** Problem details **
All lines from the one containing "Environmental Specification" down to the one containing "(15,000 ft) |", both ends included, are to be given again exactly; omit the rest of the listing below.

** Records **
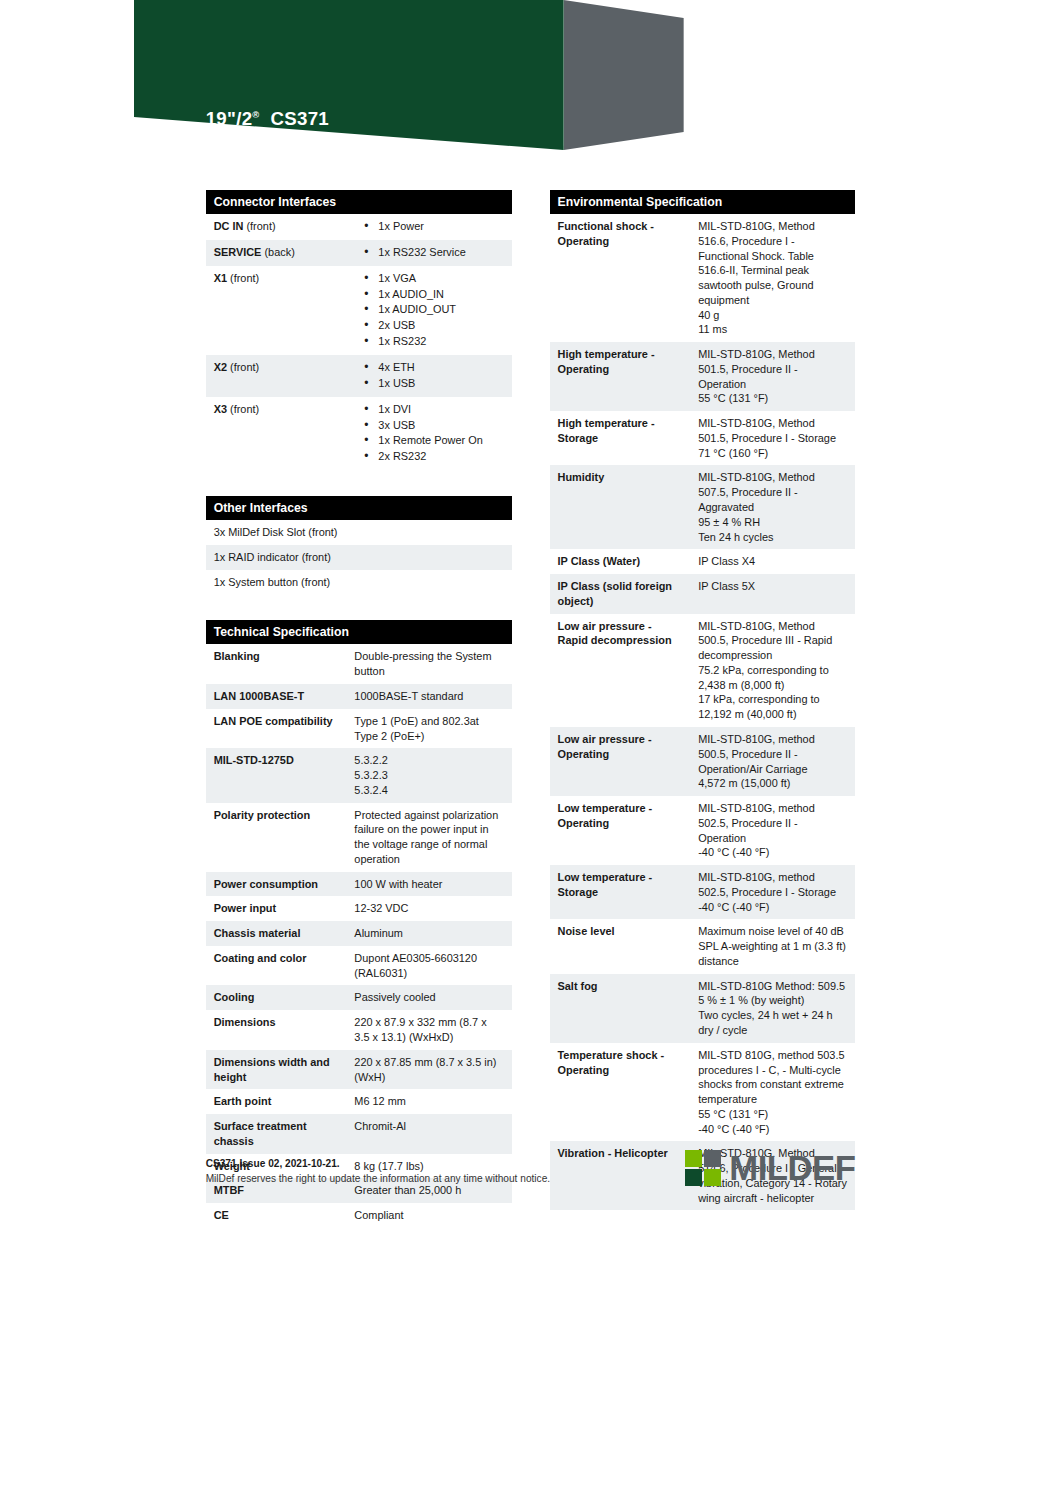19"/2® CS371
Connector Interfaces
| DC IN (front) | 1x Power |
| SERVICE (back) | 1x RS232 Service |
| X1 (front) | 1x VGA 1x AUDIO_IN 1x AUDIO_OUT 2x USB 1x RS232 |
| X2 (front) | 4x ETH 1x USB |
| X3 (front) | 1x DVI 3x USB 1x Remote Power On 2x RS232 |
Other Interfaces
| 3x MilDef Disk Slot (front) |
| 1x RAID indicator (front) |
| 1x System button (front) |
Technical Specification
| Blanking | Double-pressing the System button |
| LAN 1000BASE-T | 1000BASE-T standard |
| LAN POE compatibility | Type 1 (PoE) and 802.3at Type 2 (PoE+) |
| MIL-STD-1275D | 5.3.2.2 5.3.2.3 5.3.2.4 |
| Polarity protection | Protected against polarization failure on the power input in the voltage range of normal operation |
| Power consumption | 100 W with heater |
| Power input | 12-32 VDC |
| Chassis material | Aluminum |
| Coating and color | Dupont AE0305-6603120 (RAL6031) |
| Cooling | Passively cooled |
| Dimensions | 220 x 87.9 x 332 mm (8.7 x 3.5 x 13.1) (WxHxD) |
| Dimensions width and height | 220 x 87.85 mm (8.7 x 3.5 in) (WxH) |
| Earth point | M6 12 mm |
| Surface treatment chassis | Chromit-Al |
| Weight | 8 kg (17.7 lbs) |
| MTBF | Greater than 25,000 h |
| CE | Compliant |
Environmental Specification
| Functional shock - Operating | MIL-STD-810G, Method 516.6, Procedure I - Functional Shock. Table 516.6-II, Terminal peak sawtooth pulse, Ground equipment 40 g 11 ms |
| High temperature - Operating | MIL-STD-810G, Method 501.5, Procedure II - Operation 55 °C (131 °F) |
| High temperature - Storage | MIL-STD-810G, Method 501.5, Procedure I - Storage 71 °C (160 °F) |
| Humidity | MIL-STD-810G, Method 507.5, Procedure II - Aggravated 95 ± 4 % RH Ten 24 h cycles |
| IP Class (Water) | IP Class X4 |
| IP Class (solid foreign object) | IP Class 5X |
| Low air pressure - Rapid decompression | MIL-STD-810G, Method 500.5, Procedure III - Rapid decompression 75.2 kPa, corresponding to 2,438 m (8,000 ft) 17 kPa, corresponding to 12,192 m (40,000 ft) |
| Low air pressure - Operating | MIL-STD-810G, method 500.5, Procedure II - Operation/Air Carriage 4,572 m (15,000 ft) |
| Low temperature - Operating | MIL-STD-810G, method 502.5, Procedure II - Operation -40 °C (-40 °F) |
| Low temperature - Storage | MIL-STD-810G, method 502.5, Procedure I - Storage -40 °C (-40 °F) |
| Noise level | Maximum noise level of 40 dB SPL A-weighting at 1 m (3.3 ft) distance |
| Salt fog | MIL-STD-810G Method: 509.5 5 % ± 1 % (by weight) Two cycles, 24 h wet + 24 h dry / cycle |
| Temperature shock - Operating | MIL-STD 810G, method 503.5 procedures I - C, - Multi-cycle shocks from constant extreme temperature 55 °C (131 °F) -40 °C (-40 °F) |
| Vibration - Helicopter | MIL-STD-810G. Method 514.6, Procedure I - General vibration, Category 14 - Rotary wing aircraft - helicopter |
CS371 Issue 02, 2021-10-21.
MilDef reserves the right to update the information at any time without notice.
MILDEF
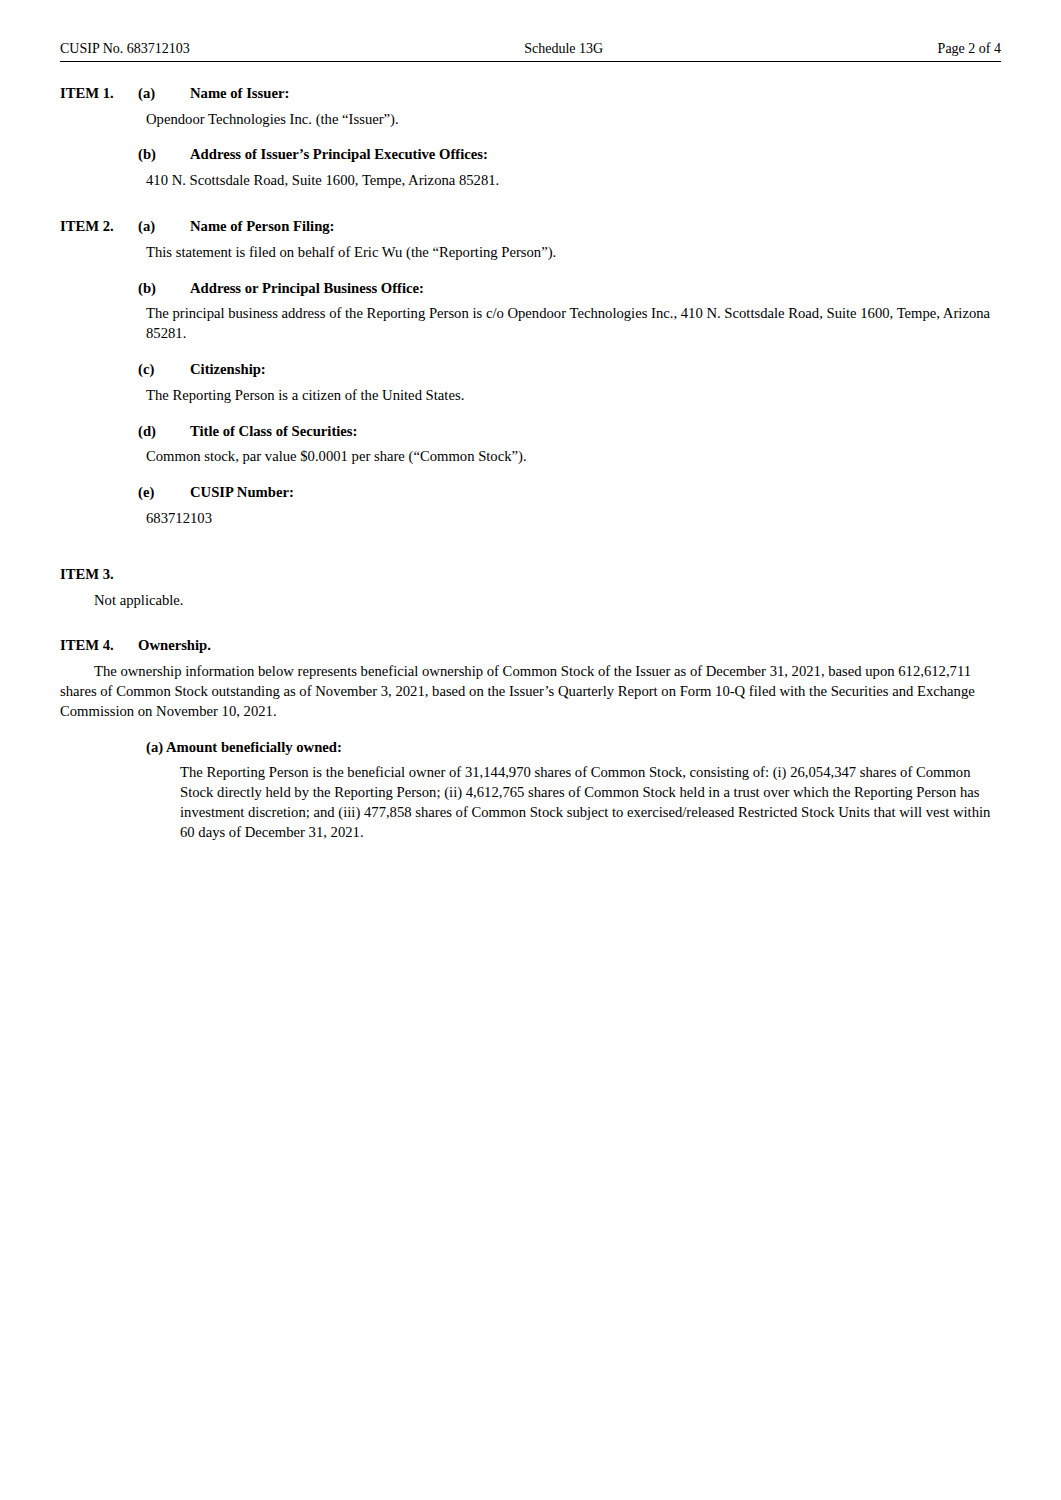CUSIP No. 683712103 Schedule 13G Page 2 of 4
| ITEM 1. | (a) | Name of Issuer: |
Opendoor Technologies Inc. (the “Issuer”).
| | (b) | Address of Issuer’s Principal Executive Offices: |
410 N. Scottsdale Road, Suite 1600, Tempe, Arizona 85281.
| ITEM 2. | (a) | Name of Person Filing: |
This statement is filed on behalf of Eric Wu (the “Reporting Person”).
| | (b) | Address or Principal Business Office: |
The principal business address of the Reporting Person is c/o Opendoor Technologies Inc., 410 N. Scottsdale Road, Suite 1600, Tempe, Arizona 85281.
| | (c) | Citizenship: |
The Reporting Person is a citizen of the United States.
| | (d) | Title of Class of Securities: |
Common stock, par value $0.0001 per share (“Common Stock”).
| | (e) | CUSIP Number: |
683712103
| ITEM 3. | |
Not applicable.
| ITEM 4. | Ownership. |
The ownership information below represents beneficial ownership of Common Stock of the Issuer as of December 31, 2021, based upon 612,612,711 shares of Common Stock outstanding as of November 3, 2021, based on the Issuer’s Quarterly Report on Form 10-Q filed with the Securities and Exchange Commission on November 10, 2021.
(a) Amount beneficially owned:
The Reporting Person is the beneficial owner of 31,144,970 shares of Common Stock, consisting of: (i) 26,054,347 shares of Common Stock directly held by the Reporting Person; (ii) 4,612,765 shares of Common Stock held in a trust over which the Reporting Person has investment discretion; and (iii) 477,858 shares of Common Stock subject to exercised/released Restricted Stock Units that will vest within 60 days of December 31, 2021.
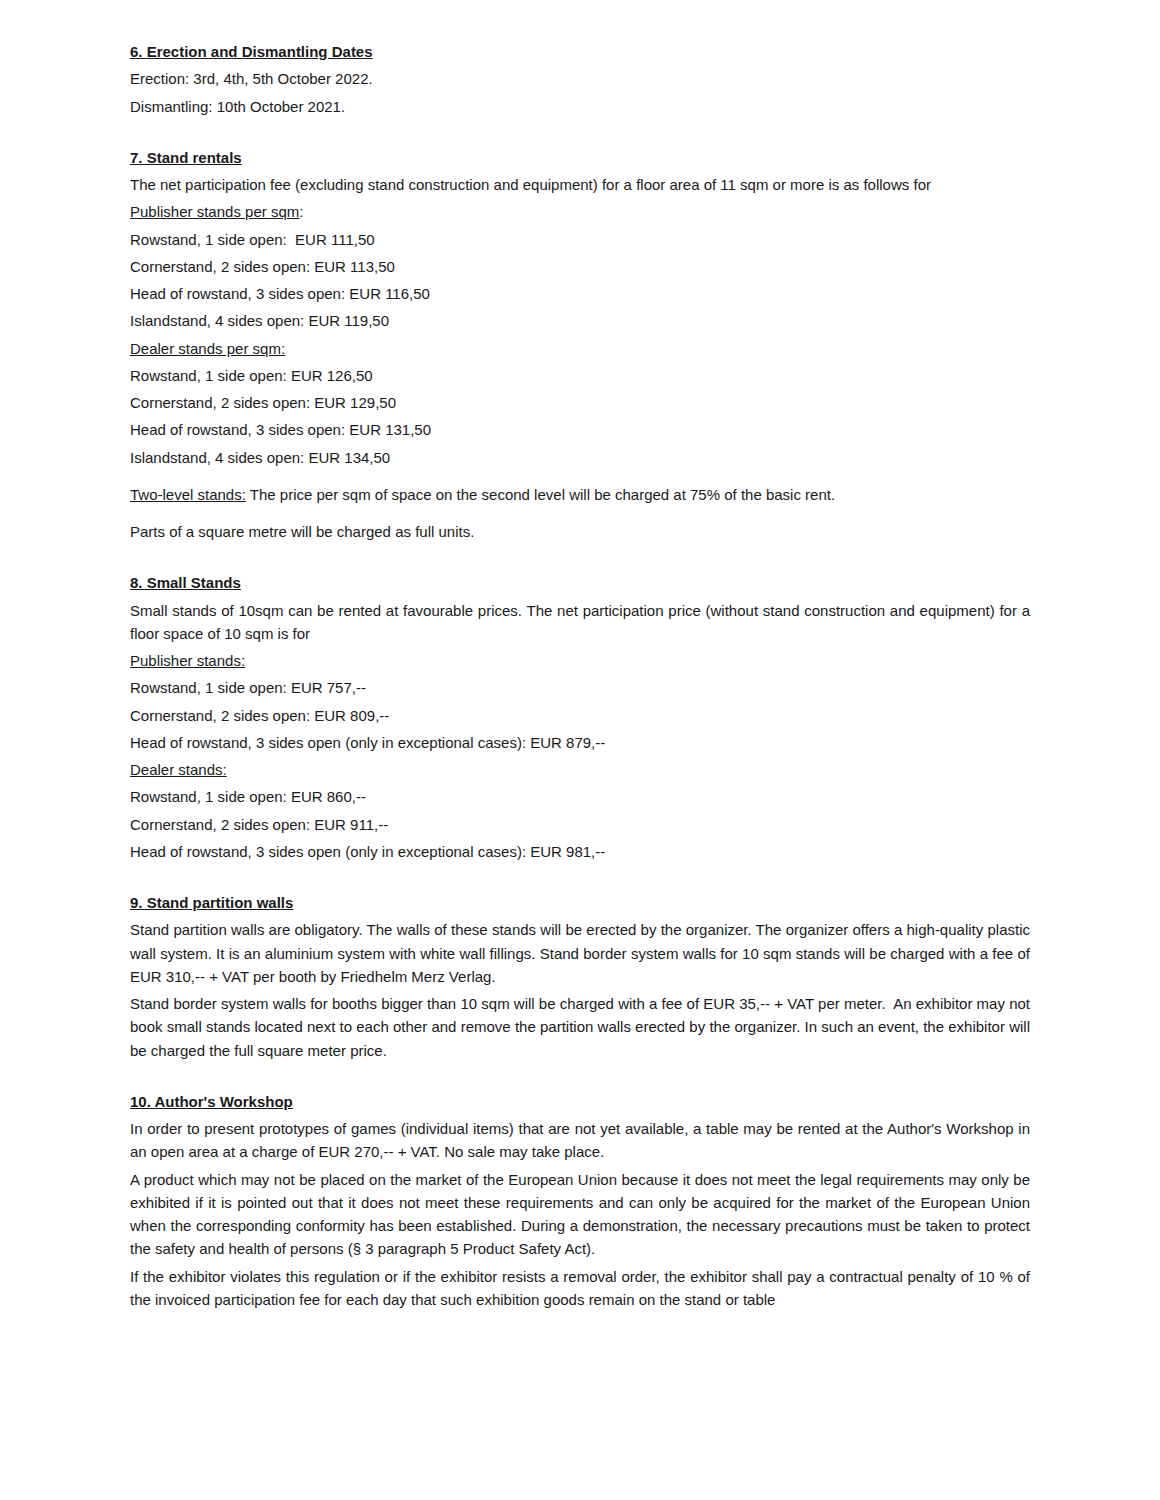6. Erection and Dismantling Dates
Erection: 3rd, 4th, 5th October 2022.
Dismantling: 10th October 2021.
7. Stand rentals
The net participation fee (excluding stand construction and equipment) for a floor area of 11 sqm or more is as follows for
Publisher stands per sqm:
Rowstand, 1 side open: EUR 111,50
Cornerstand, 2 sides open: EUR 113,50
Head of rowstand, 3 sides open: EUR 116,50
Islandstand, 4 sides open: EUR 119,50
Dealer stands per sqm:
Rowstand, 1 side open: EUR 126,50
Cornerstand, 2 sides open: EUR 129,50
Head of rowstand, 3 sides open: EUR 131,50
Islandstand, 4 sides open: EUR 134,50
Two-level stands: The price per sqm of space on the second level will be charged at 75% of the basic rent.
Parts of a square metre will be charged as full units.
8. Small Stands
Small stands of 10sqm can be rented at favourable prices. The net participation price (without stand construction and equipment) for a floor space of 10 sqm is for
Publisher stands:
Rowstand, 1 side open: EUR 757,--
Cornerstand, 2 sides open: EUR 809,--
Head of rowstand, 3 sides open (only in exceptional cases): EUR 879,--
Dealer stands:
Rowstand, 1 side open: EUR 860,--
Cornerstand, 2 sides open: EUR 911,--
Head of rowstand, 3 sides open (only in exceptional cases): EUR 981,--
9. Stand partition walls
Stand partition walls are obligatory. The walls of these stands will be erected by the organizer. The organizer offers a high-quality plastic wall system. It is an aluminium system with white wall fillings. Stand border system walls for 10 sqm stands will be charged with a fee of EUR 310,-- + VAT per booth by Friedhelm Merz Verlag.
Stand border system walls for booths bigger than 10 sqm will be charged with a fee of EUR 35,-- + VAT per meter. An exhibitor may not book small stands located next to each other and remove the partition walls erected by the organizer. In such an event, the exhibitor will be charged the full square meter price.
10. Author's Workshop
In order to present prototypes of games (individual items) that are not yet available, a table may be rented at the Author's Workshop in an open area at a charge of EUR 270,-- + VAT. No sale may take place.
A product which may not be placed on the market of the European Union because it does not meet the legal requirements may only be exhibited if it is pointed out that it does not meet these requirements and can only be acquired for the market of the European Union when the corresponding conformity has been established. During a demonstration, the necessary precautions must be taken to protect the safety and health of persons (§ 3 paragraph 5 Product Safety Act).
If the exhibitor violates this regulation or if the exhibitor resists a removal order, the exhibitor shall pay a contractual penalty of 10 % of the invoiced participation fee for each day that such exhibition goods remain on the stand or table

** Task output **
Environmental Specification
| Functional shock - Operating | MIL-STD-810G, Method 516.6, Procedure I - Functional Shock. Table 516.6-II, Terminal peak sawtooth pulse, Ground equipment 40 g 11 ms |
| High temperature - Operating | MIL-STD-810G, Method 501.5, Procedure II - Operation 55 °C (131 °F) |
| High temperature - Storage | MIL-STD-810G, Method 501.5, Procedure I - Storage 71 °C (160 °F) |
| Humidity | MIL-STD-810G, Method 507.5, Procedure II - Aggravated 95 ± 4 % RH Ten 24 h cycles |
| IP Class (Water) | IP Class X4 |
| IP Class (solid foreign object) | IP Class 5X |
| Low air pressure - Rapid decompression | MIL-STD-810G, Method 500.5, Procedure III - Rapid decompression 75.2 kPa, corresponding to 2,438 m (8,000 ft) 17 kPa, corresponding to 12,192 m (40,000 ft) |
| Low air pressure - Operating | MIL-STD-810G, method 500.5, Procedure II - Operation/Air Carriage 4,572 m (15,000 ft) |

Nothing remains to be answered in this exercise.